I have one as well. And unless I coat the O ring with petroleum jelly it leaks every time. Other than that it's a great filter.


----------



## WVDiscGolfer (Nov 29, 2011)

As a beginner I bought the cf-500 for my first 55g to minimize startup costs. So far it's done excellent and I haven't had any problems with leaks or seals. My problem is that I have a Hydor in-line heater and I had to step down the tubing size for the heater intake. I'm now wondering if it has affected my GPH because the spray bar doesn't have a whole lot of power.

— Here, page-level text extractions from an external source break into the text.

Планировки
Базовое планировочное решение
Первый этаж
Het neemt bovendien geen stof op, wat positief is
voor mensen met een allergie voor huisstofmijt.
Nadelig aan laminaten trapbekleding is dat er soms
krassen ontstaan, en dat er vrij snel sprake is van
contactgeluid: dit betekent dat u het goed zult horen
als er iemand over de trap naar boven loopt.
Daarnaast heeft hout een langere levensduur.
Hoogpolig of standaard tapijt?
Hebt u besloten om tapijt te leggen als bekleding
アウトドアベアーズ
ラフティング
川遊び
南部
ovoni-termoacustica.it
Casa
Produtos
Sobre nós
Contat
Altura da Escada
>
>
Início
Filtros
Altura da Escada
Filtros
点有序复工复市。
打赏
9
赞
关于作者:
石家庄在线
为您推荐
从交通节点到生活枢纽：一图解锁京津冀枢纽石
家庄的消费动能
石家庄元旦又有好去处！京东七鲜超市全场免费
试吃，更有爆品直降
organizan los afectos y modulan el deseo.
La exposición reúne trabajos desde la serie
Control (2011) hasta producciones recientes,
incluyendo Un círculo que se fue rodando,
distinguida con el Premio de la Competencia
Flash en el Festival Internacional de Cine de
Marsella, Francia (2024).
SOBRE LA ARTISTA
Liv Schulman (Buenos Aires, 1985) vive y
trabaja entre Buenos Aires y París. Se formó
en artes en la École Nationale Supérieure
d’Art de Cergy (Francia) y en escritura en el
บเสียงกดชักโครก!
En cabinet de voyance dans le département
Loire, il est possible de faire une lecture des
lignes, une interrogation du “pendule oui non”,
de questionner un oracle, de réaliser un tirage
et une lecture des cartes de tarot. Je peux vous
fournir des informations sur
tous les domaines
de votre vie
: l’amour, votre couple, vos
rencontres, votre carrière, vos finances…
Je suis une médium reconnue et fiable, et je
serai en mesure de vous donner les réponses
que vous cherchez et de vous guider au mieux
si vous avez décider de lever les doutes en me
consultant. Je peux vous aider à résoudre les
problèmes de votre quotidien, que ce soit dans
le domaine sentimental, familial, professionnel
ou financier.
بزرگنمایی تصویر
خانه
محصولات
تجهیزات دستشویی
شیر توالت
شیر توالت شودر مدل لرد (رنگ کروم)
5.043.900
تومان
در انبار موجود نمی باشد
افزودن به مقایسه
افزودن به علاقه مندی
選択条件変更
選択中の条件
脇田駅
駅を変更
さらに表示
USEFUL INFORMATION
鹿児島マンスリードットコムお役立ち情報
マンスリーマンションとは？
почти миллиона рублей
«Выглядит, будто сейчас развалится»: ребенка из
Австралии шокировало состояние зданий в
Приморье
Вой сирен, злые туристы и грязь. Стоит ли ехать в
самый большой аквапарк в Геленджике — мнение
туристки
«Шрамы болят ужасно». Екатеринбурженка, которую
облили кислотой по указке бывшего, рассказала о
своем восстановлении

However since it's my first tank it could be doing just fine I'm not sure.


----------



## prototyp3 (Dec 5, 2007)

Maybe I've been incredibly lucky, but I've never had to mess with silicone or lubing a seal. I've used canisters for years, Fluval 03's and G6, Eheim everythings, Rena XPs, ADA, and none had issues with providing a water tight seal. No problems even after a canister had been in storage for years..

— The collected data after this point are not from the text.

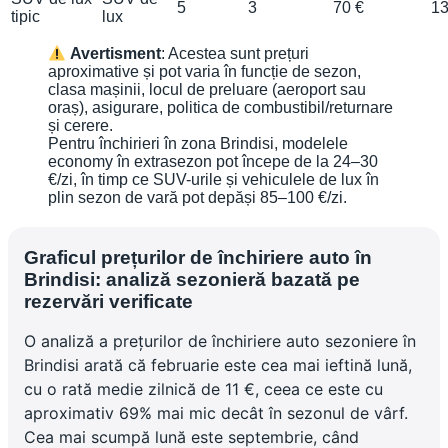
5
3
70 €
13
tipic
lux
Avertisment
: Acestea sunt prețuri
aproximative și pot varia în funcție de sezon,
clasa mașinii, locul de preluare (aeroport sau
oraș), asigurare, politica de combustibil/returnare
și cerere.
Pentru închirieri în zona Brindisi, modelele
economy în extrasezon pot începe de la 24–30
€/zi, în timp ce SUV-urile și vehiculele de lux în
plin sezon de vară pot depăși 85–100 €/zi.
Graficul prețurilor de închiriere auto în
Brindisi: analiză sezonieră bazată pe
rezervări verificate
O analiză a prețurilor de închiriere auto sezoniere în
Brindisi arată că februarie este cea mai ieftină lună,
cu o rată medie zilnică de 11 €, ceea ce este cu
aproximativ 69% mai mic decât în sezonul de vârf.
Cea mai scumpă lună este septembrie, când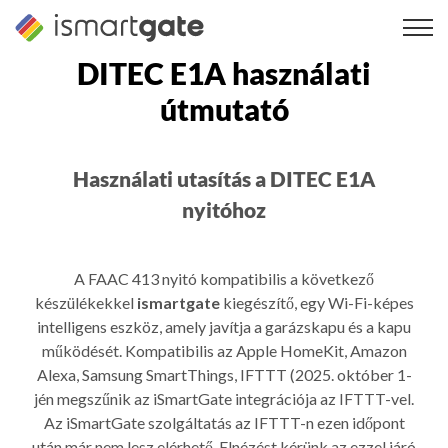
Ugrás
a
tartalomra
DITEC E1A használati
útmutató
Használati utasítás a DITEC E1A
nyitóhoz
A FAAC 413 nyitó kompatibilis a következő
készülékekkel
ismartgate
kiegészítő, egy Wi-Fi-képes
intelligens eszköz, amely javítja a garázskapu és a kapu
működését. Kompatibilis az Apple HomeKit, Amazon
Alexa, Samsung SmartThings, IFTTT (2025. október 1-
jén megszűnik az iSmartGate integrációja az IFTTT-vel.
Az iSmartGate szolgáltatás az IFTTT-n ezen időpont
után már nem lesz elérhető. Elnézést kérünk az ezzel járó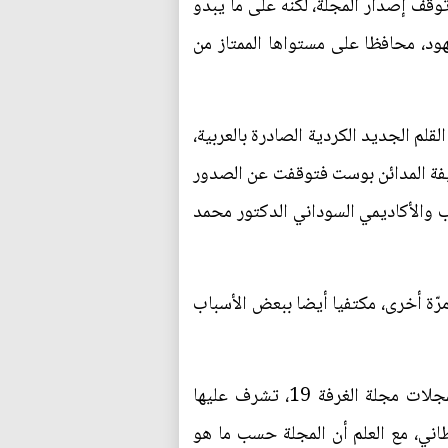
قف إصدار المجلة، لكنه على ما يبدو
هود، محافظا على مستواها الممتاز من
م الجديد الكردية الصادرة بالعربية،
حيفة المدائن بوست فتوقفت عن الصدور
علن عن ذلك رئيس تحريرها الكاتب والأكاديمي السوداني الدكتور محمد
مرّة أخرى، مكتفيا أيضا ببعض الأسباب
هذا الواقع حفز كثيراً من المثقفين للتفكير بإصدار مجلات أدبية ثقافية شهرية إلكترونية، ومن هذه المجلات مجلة الغرفة 19، تشرف عليها
ررها الكاتب محمود الغيطاني، مع العلم أن المجلة حسب ما هو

I wonder if they use some sub standard material for their gasket?


----------



## Aquaticfan (Oct 30, 2011)

prototyp3 said:


> Maybe I've been incredibly lucky, but I've never had to mess with silicone or lubing a seal. I've used canisters for years, Fluval 03's and G6, Eheim everythings, Rena XPs, ADA, and none had issues with providing a water tight seal. No problems even after a canister had been in storage for years..
> 
> I wonder if they use some sub standard material for their gasket?


 I doubt its sub standard. I know you don't like the sun sun aquatop line. But on all my canister filters in past I've lubricated all the orings no matter what brand. Most people I know do as well. Not doing so invites the chance for one of them to tear or pinch and leak. Seen it happen on fluvals and Eheims. I've used tons of both in the past. In fact most manufacturers recommend it. I know for a fact Eheim does. Like many other things experinces vary. It's part of the way things are. For me I'm glad there are choices. 

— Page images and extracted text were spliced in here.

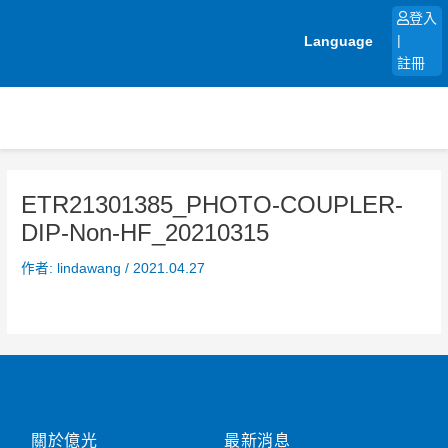
跳
登入
至
Language
|
主
註冊
要
內
容
ETR21301385_PHOTO-COUPLER-
DIP-Non-HF_20210315
作者:
lindawang
/
2021.04.27
關於億光
最新消息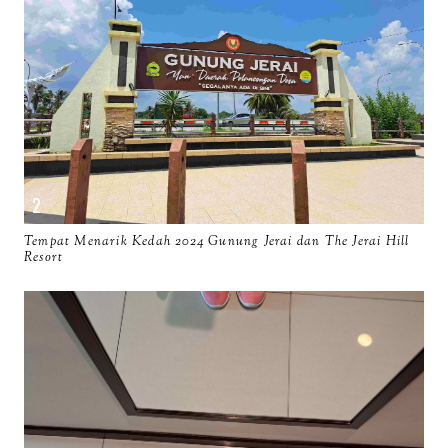
Tempat Menarik Kedah 2024 Gunung Jerai dan The Jerai Hill
Resort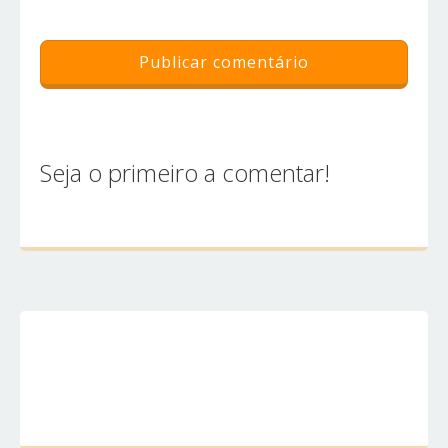
Seja o primeiro a comentar!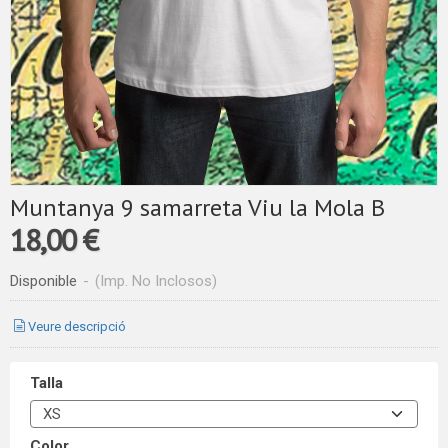
Muntanya 9 samarreta Viu la Mola B
18,00 €
Disponible
-
(Imp. No Inclosos)
Veure descripció
Talla
Color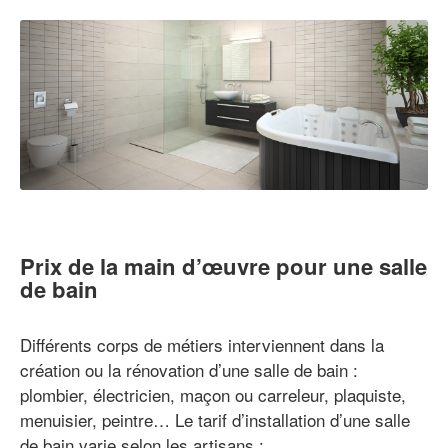
Prix de la main d’œuvre pour une salle
de bain
Différents corps de métiers interviennent dans la
création ou la rénovation d’une salle de bain :
plombier, électricien, maçon ou carreleur, plaquiste,
menuisier, peintre… Le tarif d’installation d’une salle
de bain varie selon les artisans :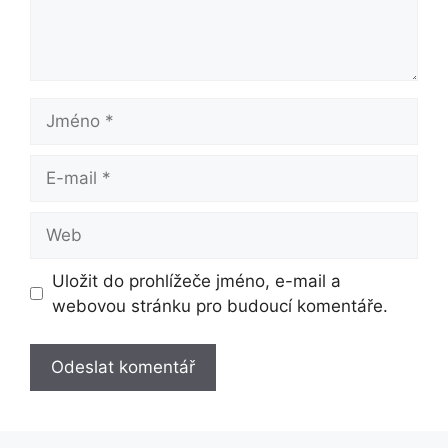
Jméno
E-
mail
Web
Uložit do prohlížeče jméno, e-mail a
webovou stránku pro budoucí komentáře.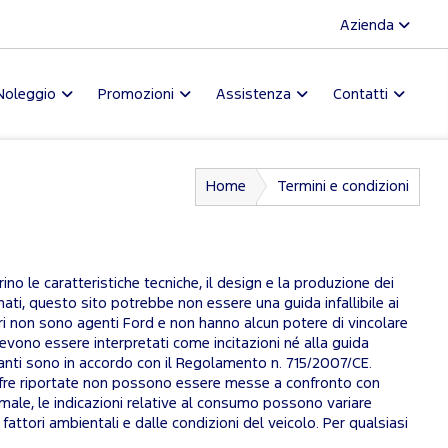
Azienda
Noleggio
Promozioni
Assistenza
Contatti
Home
Termini e condizioni
no le caratteristiche tecniche, il design e la produzione dei
ati, questo sito potrebbe non essere una guida infallibile ai
tori non sono agenti Ford e non hanno alcun potere di vincolare
devono essere interpretati come incitazioni né alla guida
uranti sono in accordo con il Regolamento n. 715/2007/CE.
Le cifre riportate non possono essere messe a confronto con
male, le indicazioni relative al consumo possono variare
 fattori ambientali e dalle condizioni del veicolo. Per qualsiasi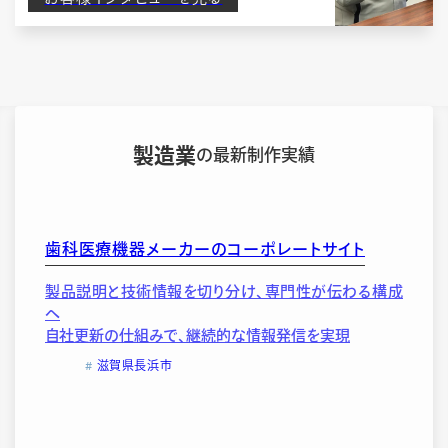
製造業
の最新制作実績
歯科医療機器メーカーのコーポレートサイト
製品説明と技術情報を切り分け、専門性が伝わる構成
へ
自社更新の仕組みで、継続的な情報発信を実現
滋賀県長浜市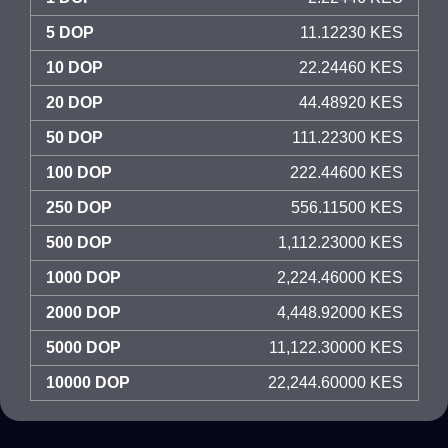
5 DOP
11.12230 KES
10 DOP
22.24460 KES
20 DOP
44.48920 KES
50 DOP
111.22300 KES
100 DOP
222.44600 KES
250 DOP
556.11500 KES
500 DOP
1,112.23000 KES
1000 DOP
2,224.46000 KES
2000 DOP
4,448.92000 KES
5000 DOP
11,122.30000 KES
10000 DOP
22,244.60000 KES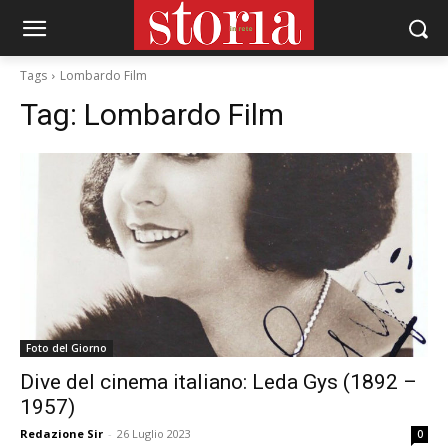
Tags
Lombardo Film
Tag:
Lombardo Film
Foto del Giorno
Dive del cinema italiano: Leda Gys (1892 –
1957)
Redazione Sir
-
26 Luglio 2023
0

Again, I've got 5 of the aquatops and no issues or leaks. But like anything made by human hands things can go wrong and happen. But that's can be said of any brand.


----------



## Hmoobthor (Aug 15, 2011)

prototyp3 said:


> Maybe I've been incredibly lucky, but I've never had to mess with silicone or lubing a seal. I've used canisters for years, Fluval 03's and G6, Eheim everythings, Rena XPs, ADA, and none had issues with providing a water tight seal. No problems even after a canister had been in storage for years..
> 
> I wonder if they use some sub standard material for their gasket?


one day you will wake up to a bathtub full fo water because you decide it's not worth lubing.


----------



## prototyp3 (Dec 5, 2007)

Aquaticfan said:


> I doubt its sub standard. I know you don't like the sun sun aquatop line. But on all my canister filters in past I've lubricated all the orings no matter what brand. Most people I know do as well. Not doing so invites the chance for one of them to tear or pinch and leak. Seen it happen on fluvals and Eheims. I've used tons of both in the past. In fact most manufacturers recommend it. I know for a fact Eheim does. Like many other things experinces vary. It's part of the way things are. For me I'm glad there are choices.
> 
> Again, I've got 5 of the aquatops and no issues or leaks. But like anything made by human hands things can go wrong and happen. But that's can be said of any brand.





Hmoobthor said:


> one day you will wake up to a bathtub full fo water because you decide it's not worth lubing.


That wasn't a shot at Sun Sun. I'm just curious to know why I've never experienced this in 10 years of running multiple tanks with canisters. They're compression seals, so you just seat it properly and go. If you haven't damaged the ring (damaged from pinching, abrasive debris, dried out) I would suspect maybe a poor material that compacts easily. Just a theory of course as I've never experienced it myself.


----------



## NWA-Planted (Aug 27, 2011)

Lube is just your friend 

Seriously though had a short term issue with a cf500 opened for cleaning one day put three barrel head on... Leaked! found out I was rolling the gasket when I put it in... Lubed it up never another issue.

Sorry your run in with them was that bad, I use a lot of their products and customer service has always been good :-/

Sent from my DROIDX using Tapatalk 2


----------



## samamorgan (Dec 31, 2011)

NWA-Planted said:


> Lube is just your friend


True in almost every situation. :hihi:


----------